In a well next to the house, two women are busy bathing and washing clothes. The cemented lane through the village passes through small shops and clearings of banana groves. Wooden ladders lead to the main door of some of the more simple houses. Sawn timber is stored in the open areas underneath the floors . There are children playing in the dry ground. In one compound a wedding feast is being prepared by women. They wave and beckon me over to take their photograph. In another, a group of men sit around waiting for work. There are chickens and ducks scratching for worms in the dirt under the houses. A small mosque stands to one side of the lane. A hollow log with a wooden beater hangs outside it. The beating of the log signals the faithful to prayer.

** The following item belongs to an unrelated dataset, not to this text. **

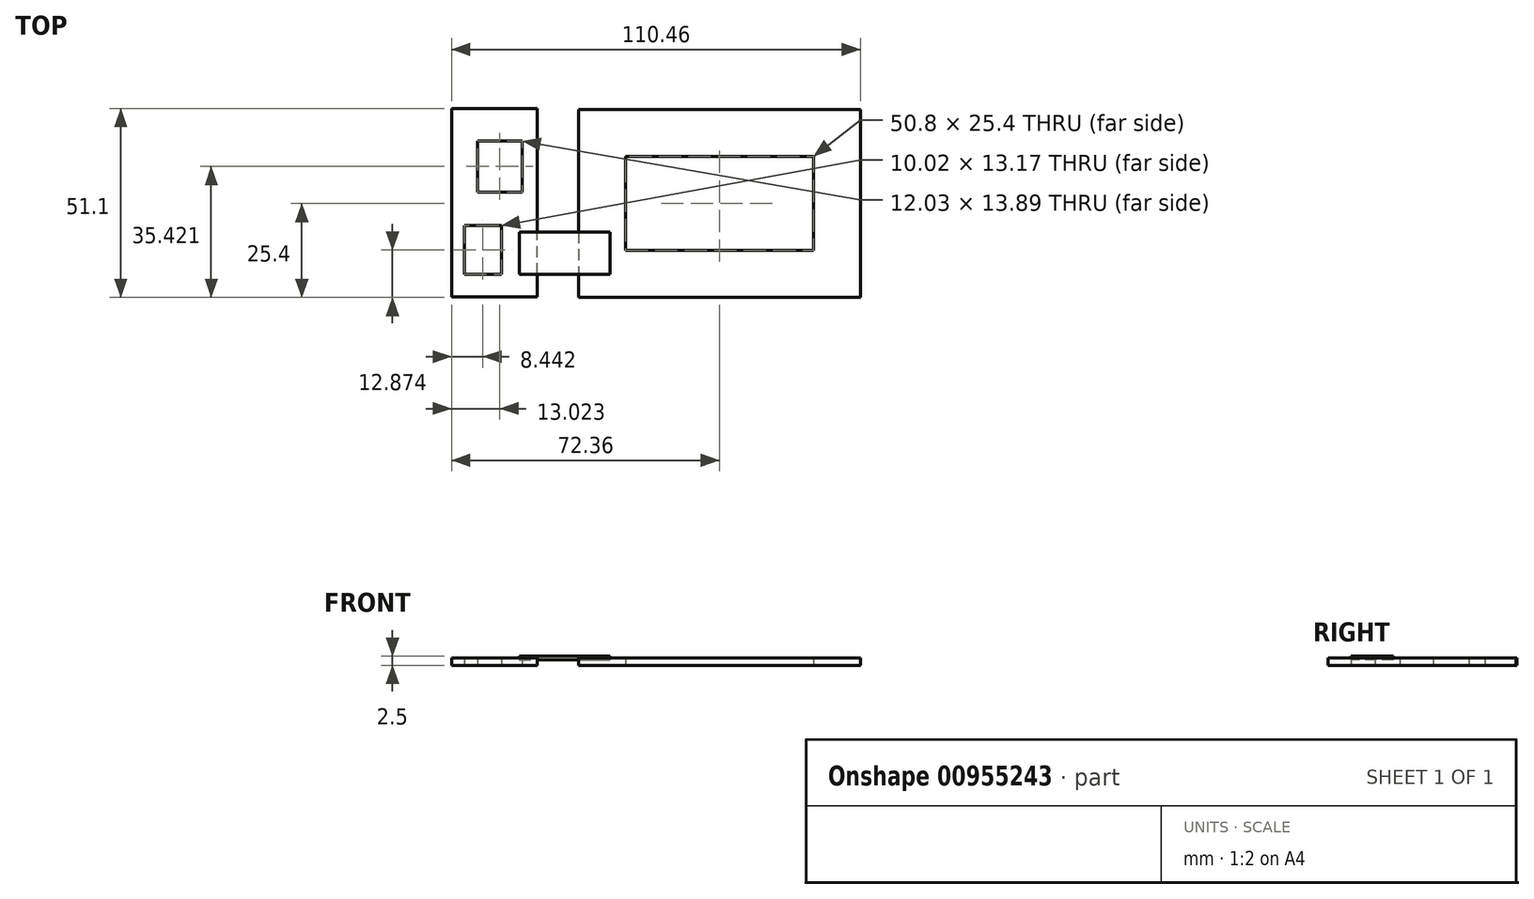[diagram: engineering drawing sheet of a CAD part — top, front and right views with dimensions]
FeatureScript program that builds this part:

It is almost nightfall when I return to the outskirts of Palembang. At this point, we meet the river again. My driver tells me of a family that can speak to crocodiles, here. It is a gift inherited from their ancestors, the palace soothsayers. But it is too late in the evening to meet them. I will have to come another time to fulfill this wish. This, is the true Malay world: the world of crocodiles, of buaya. For the Malays, the crocodile has strange powers and, in their world, the creature is often revered.

I had come to see Palembang but found a treasure of the Malay world: of riverine and rural houses; of people of different ethnic confluences; of the melding of cuisines; of the social interaction in markets; of rare antiques; of rural Malay life; and the knowledge that it is all going change in my lifetime. I can only mourn its passing when that happens.